STUDY QUESTIONS:
1 - On the Dria Dataset page, what must be reused to reload data that was earlier created from Hugging Face?
2 - For each statement below, say yes or no as to whether it agrees with the Dria Dataset page, and quote the words of the page that decide it. (a) Failed generation attempts are discarded. (b) The CSV example sets has_header to True. (c) Schema validation keeps the data consistent.

PAGE EXTRACT:
┄┄┄┄┄┄

Skip to content

Dria Dataset

The DriaDataset class serves as the foundation of Dria's data generation framework. It provides a structured way to create, manage, and persist data throughout the generation process.

Data Persistence

  • All generated data is automatically saved to the dataset
  • Intermediate steps in multi-stage generation processes are preserved
  • Failed generation attempts are tracked and stored

Flexible Initialization

  • Start with an empty dataset
  • Initialize with existing data (e.g., from Hugging Face datasets)
  • Augment existing data or use existing data as instructions

Data Management

  • Schema validation ensures data consistency
  • Multiple import/export options for compatibility
  • Structured handling of complex datasets

Basic Usage

Dria SDK operates through DriaDataset.

Import packages

from pydantic import BaseModel
from dria import DriaDataset

Define a pydantic schema

# Define your schema
class MySchema(BaseModel):
    text: str
    label: int

Create a DriaDataset

# Create dataset
dataset = DriaDataset(
    name="my_dataset",
    description="Example dataset",
    schema=MySchema,
)

Create From Existing

DriaDataset can be initialized with existing data.

From HuggingFace

Create dataset by:

from dria import DriaDataset
from pydantic import BaseModel, Field
from typing import List

class ConversationItem(BaseModel):
    from_: str = Field(..., alias="from")
    value: str

class ConversationData(BaseModel):
    conversations: List[ConversationItem]

my_dataset = DriaDataset.from_huggingface(name="subquery_data", description="A list of query and subqueries", dataset_id="andthattoo/subqueries", schema=ConversationData)

Reload data by using the same name and schema :

class ConversationItem(BaseModel):
    from_: str = Field(..., alias="from")
    value: str

class ConversationData(BaseModel):
    conversations: List[ConversationItem]

my_dataset = DriaDataset(name="subquery_data", description="A list of query and subqueries", schema=ConversationData)

From JSON & CSV

Same method applies for JSON and CSV files.

For JSON:

dataset = DriaDataset.from_json(
    name="json_dataset",
    description="Dataset from JSON",
    schema=MySchema,
    json_path="data.json"
)

For CSV files:

dataset = DriaDataset.from_csv(
    name="csv_dataset",
    description="Dataset from CSV",
    schema=MySchema,
    csv_path="data.csv",
    delimiter=",",
    has_header=True
)

┄┄┄┄┄┄

SOURCE MATERIAL:
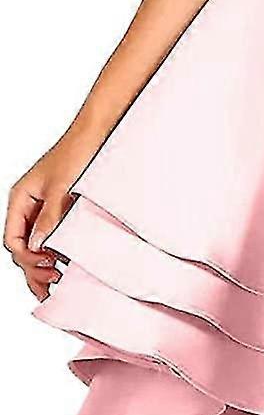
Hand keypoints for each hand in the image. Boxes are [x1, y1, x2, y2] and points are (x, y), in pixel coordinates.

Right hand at [4, 124, 102, 301]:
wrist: (98, 132)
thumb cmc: (77, 151)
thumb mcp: (62, 186)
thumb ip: (50, 217)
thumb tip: (37, 246)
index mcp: (20, 198)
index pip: (13, 238)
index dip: (27, 257)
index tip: (47, 265)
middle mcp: (29, 205)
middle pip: (22, 247)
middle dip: (33, 267)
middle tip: (53, 283)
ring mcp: (45, 208)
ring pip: (36, 245)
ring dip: (43, 264)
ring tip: (57, 282)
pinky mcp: (62, 209)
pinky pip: (53, 236)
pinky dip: (56, 252)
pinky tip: (67, 264)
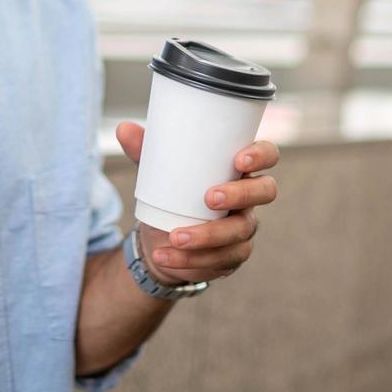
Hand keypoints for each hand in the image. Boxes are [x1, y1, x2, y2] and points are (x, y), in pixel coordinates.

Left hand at [115, 121, 279, 286]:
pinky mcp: (232, 256)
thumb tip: (123, 130)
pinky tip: (166, 256)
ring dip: (207, 236)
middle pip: (265, 192)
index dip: (261, 156)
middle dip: (239, 195)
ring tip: (174, 237)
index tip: (239, 161)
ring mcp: (244, 228)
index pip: (267, 154)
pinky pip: (220, 261)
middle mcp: (249, 197)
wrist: (160, 237)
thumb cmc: (169, 192)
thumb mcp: (156, 171)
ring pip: (240, 233)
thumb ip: (144, 151)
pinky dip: (191, 261)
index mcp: (238, 168)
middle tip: (208, 198)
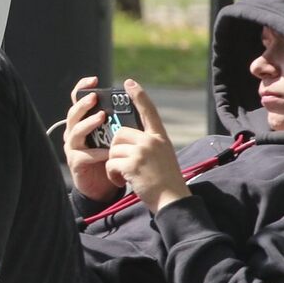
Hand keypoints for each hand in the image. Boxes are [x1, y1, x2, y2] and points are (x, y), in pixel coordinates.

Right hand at [63, 76, 117, 201]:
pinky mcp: (75, 162)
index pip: (77, 101)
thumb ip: (117, 122)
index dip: (82, 89)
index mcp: (83, 123)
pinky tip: (107, 152)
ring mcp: (73, 148)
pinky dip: (96, 152)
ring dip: (88, 124)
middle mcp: (74, 133)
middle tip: (94, 98)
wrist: (104, 186)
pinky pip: (84, 155)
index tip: (94, 80)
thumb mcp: (113, 137)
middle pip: (73, 114)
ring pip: (75, 132)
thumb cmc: (110, 158)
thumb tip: (133, 102)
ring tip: (101, 118)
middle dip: (83, 105)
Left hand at [104, 79, 188, 213]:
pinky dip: (112, 175)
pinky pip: (111, 163)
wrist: (172, 200)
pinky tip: (123, 181)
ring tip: (126, 176)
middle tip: (124, 164)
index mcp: (160, 137)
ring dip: (114, 165)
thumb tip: (126, 137)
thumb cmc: (165, 181)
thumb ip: (148, 144)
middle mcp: (152, 141)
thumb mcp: (163, 156)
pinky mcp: (132, 164)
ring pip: (113, 150)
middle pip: (120, 133)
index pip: (149, 111)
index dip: (138, 96)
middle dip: (116, 149)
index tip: (129, 82)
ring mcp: (143, 152)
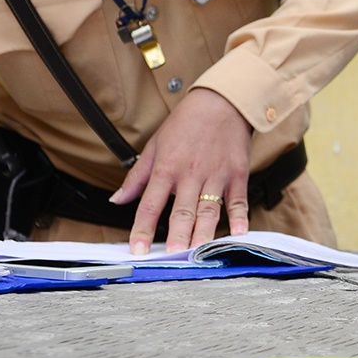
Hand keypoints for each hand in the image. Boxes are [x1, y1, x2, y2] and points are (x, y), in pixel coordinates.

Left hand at [111, 86, 251, 253]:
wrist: (222, 101)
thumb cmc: (187, 122)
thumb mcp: (155, 145)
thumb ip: (137, 176)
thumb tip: (117, 199)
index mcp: (167, 168)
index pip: (150, 204)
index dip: (142, 228)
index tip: (137, 249)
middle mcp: (191, 174)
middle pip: (182, 211)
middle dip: (176, 236)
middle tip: (172, 256)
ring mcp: (216, 175)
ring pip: (208, 210)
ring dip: (203, 233)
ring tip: (198, 252)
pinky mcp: (237, 174)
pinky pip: (238, 200)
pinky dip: (239, 217)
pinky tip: (238, 233)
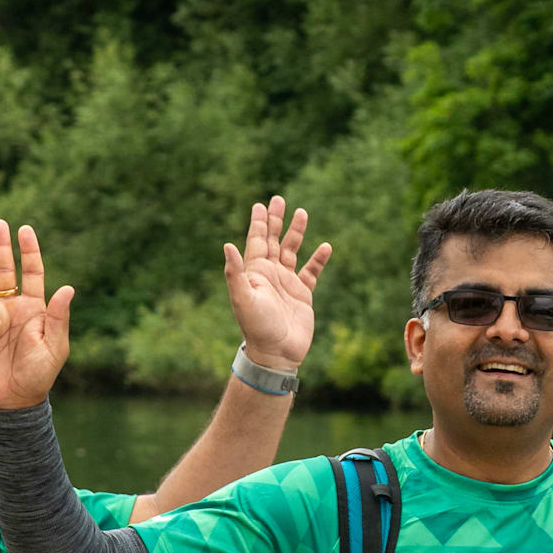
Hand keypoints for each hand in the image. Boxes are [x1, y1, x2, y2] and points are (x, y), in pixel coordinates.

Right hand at [0, 221, 74, 409]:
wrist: (16, 399)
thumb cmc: (40, 373)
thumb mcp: (55, 347)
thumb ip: (59, 317)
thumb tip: (68, 287)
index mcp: (34, 308)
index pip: (31, 273)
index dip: (29, 251)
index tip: (24, 229)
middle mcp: (12, 309)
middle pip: (3, 271)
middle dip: (1, 247)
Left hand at [220, 196, 332, 374]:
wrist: (277, 353)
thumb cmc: (258, 327)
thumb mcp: (243, 299)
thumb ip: (236, 272)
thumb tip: (227, 245)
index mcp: (255, 272)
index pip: (256, 241)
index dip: (258, 223)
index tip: (260, 205)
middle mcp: (271, 274)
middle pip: (272, 240)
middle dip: (275, 220)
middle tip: (278, 199)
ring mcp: (287, 283)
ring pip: (292, 251)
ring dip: (296, 233)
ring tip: (302, 212)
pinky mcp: (303, 295)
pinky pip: (312, 272)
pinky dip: (318, 260)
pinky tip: (325, 247)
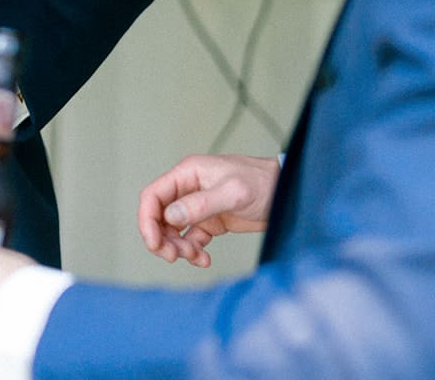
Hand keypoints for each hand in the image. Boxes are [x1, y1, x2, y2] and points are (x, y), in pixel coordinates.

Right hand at [136, 153, 280, 267]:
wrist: (287, 192)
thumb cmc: (263, 183)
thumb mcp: (232, 193)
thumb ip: (200, 204)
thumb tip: (170, 216)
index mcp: (188, 174)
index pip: (153, 196)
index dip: (147, 220)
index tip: (154, 243)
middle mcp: (189, 188)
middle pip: (159, 216)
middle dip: (162, 239)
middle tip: (173, 257)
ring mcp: (199, 206)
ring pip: (173, 231)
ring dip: (178, 247)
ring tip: (195, 257)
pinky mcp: (211, 221)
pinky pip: (191, 239)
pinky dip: (193, 252)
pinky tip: (204, 259)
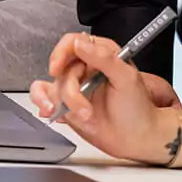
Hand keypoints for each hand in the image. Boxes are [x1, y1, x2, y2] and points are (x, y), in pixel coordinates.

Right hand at [30, 33, 181, 164]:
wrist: (136, 138)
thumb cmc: (138, 108)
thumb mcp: (126, 78)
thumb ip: (104, 58)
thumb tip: (80, 43)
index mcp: (101, 54)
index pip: (72, 43)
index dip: (61, 53)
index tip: (57, 68)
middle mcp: (86, 68)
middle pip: (61, 70)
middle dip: (71, 93)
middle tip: (85, 108)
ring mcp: (76, 87)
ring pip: (54, 87)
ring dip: (68, 106)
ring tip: (86, 117)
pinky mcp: (67, 104)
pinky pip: (44, 96)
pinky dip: (43, 103)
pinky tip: (51, 111)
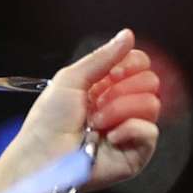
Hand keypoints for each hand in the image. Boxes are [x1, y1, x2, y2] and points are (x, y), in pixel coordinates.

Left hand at [4, 29, 160, 192]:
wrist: (41, 158)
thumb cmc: (47, 123)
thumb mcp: (70, 80)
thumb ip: (102, 57)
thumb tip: (128, 34)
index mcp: (106, 89)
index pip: (140, 65)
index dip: (132, 64)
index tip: (114, 72)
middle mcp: (120, 108)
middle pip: (150, 82)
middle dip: (122, 90)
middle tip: (96, 104)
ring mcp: (129, 131)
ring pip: (151, 104)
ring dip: (119, 110)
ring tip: (96, 123)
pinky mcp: (135, 154)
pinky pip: (150, 131)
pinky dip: (129, 130)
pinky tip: (108, 137)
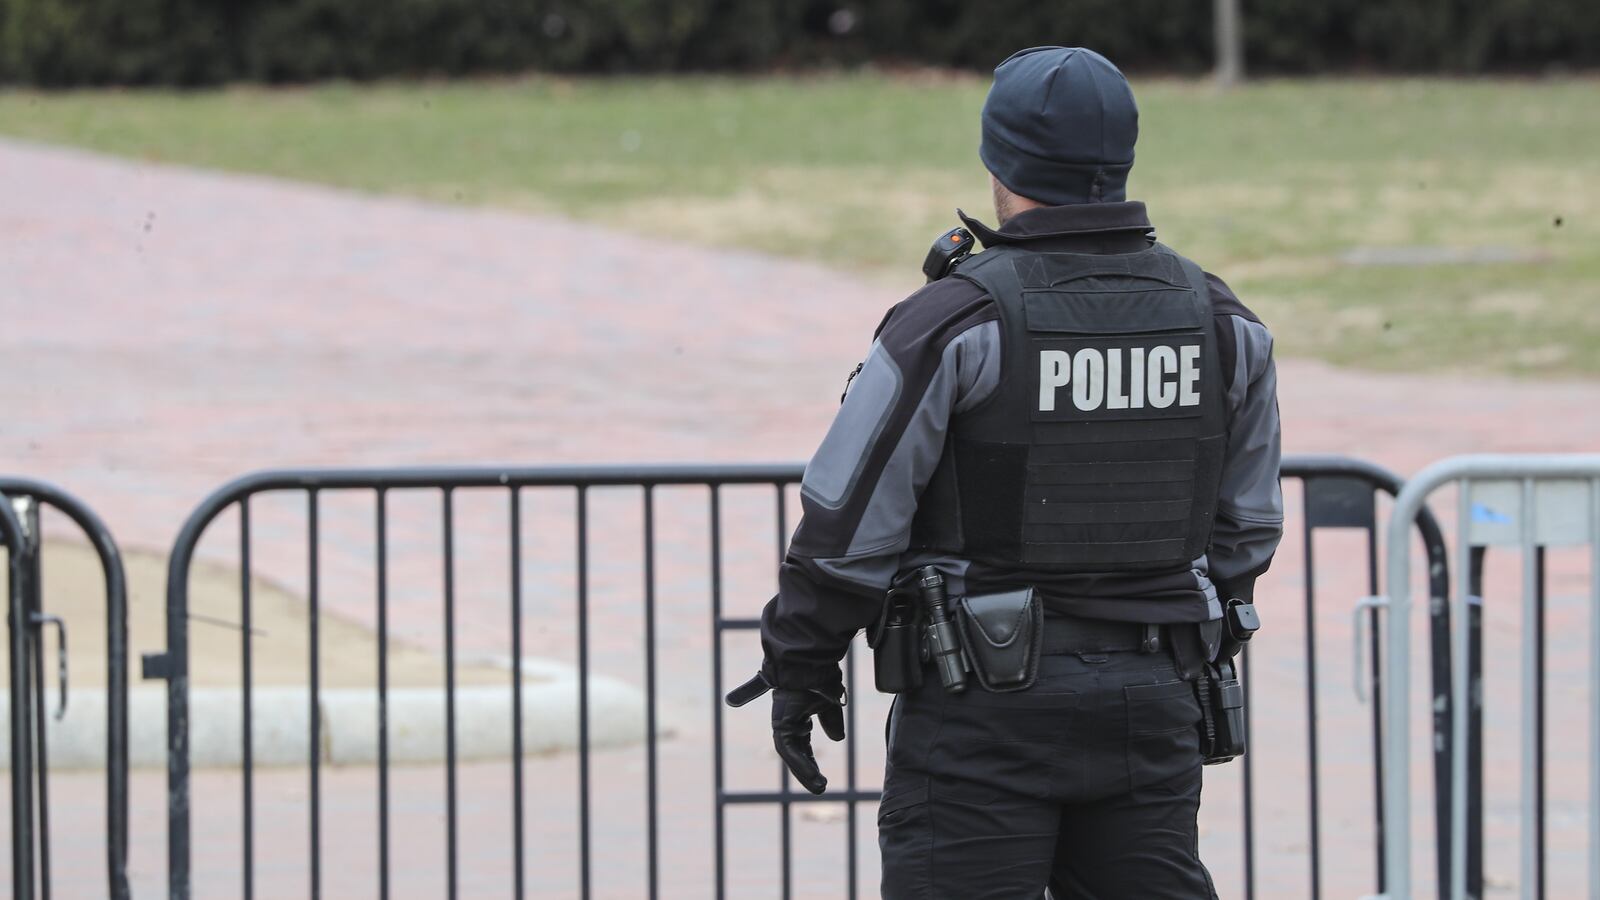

┄┄┄┄┄┄

OUTPUTS IN ORDER:
1 - The same name and schema.

2 -
(a) No: "Failed generation attempts are tracked and stored"
(b) Yes: "has_header=True"
(c) Yes: "Schema validation ensures data consistency"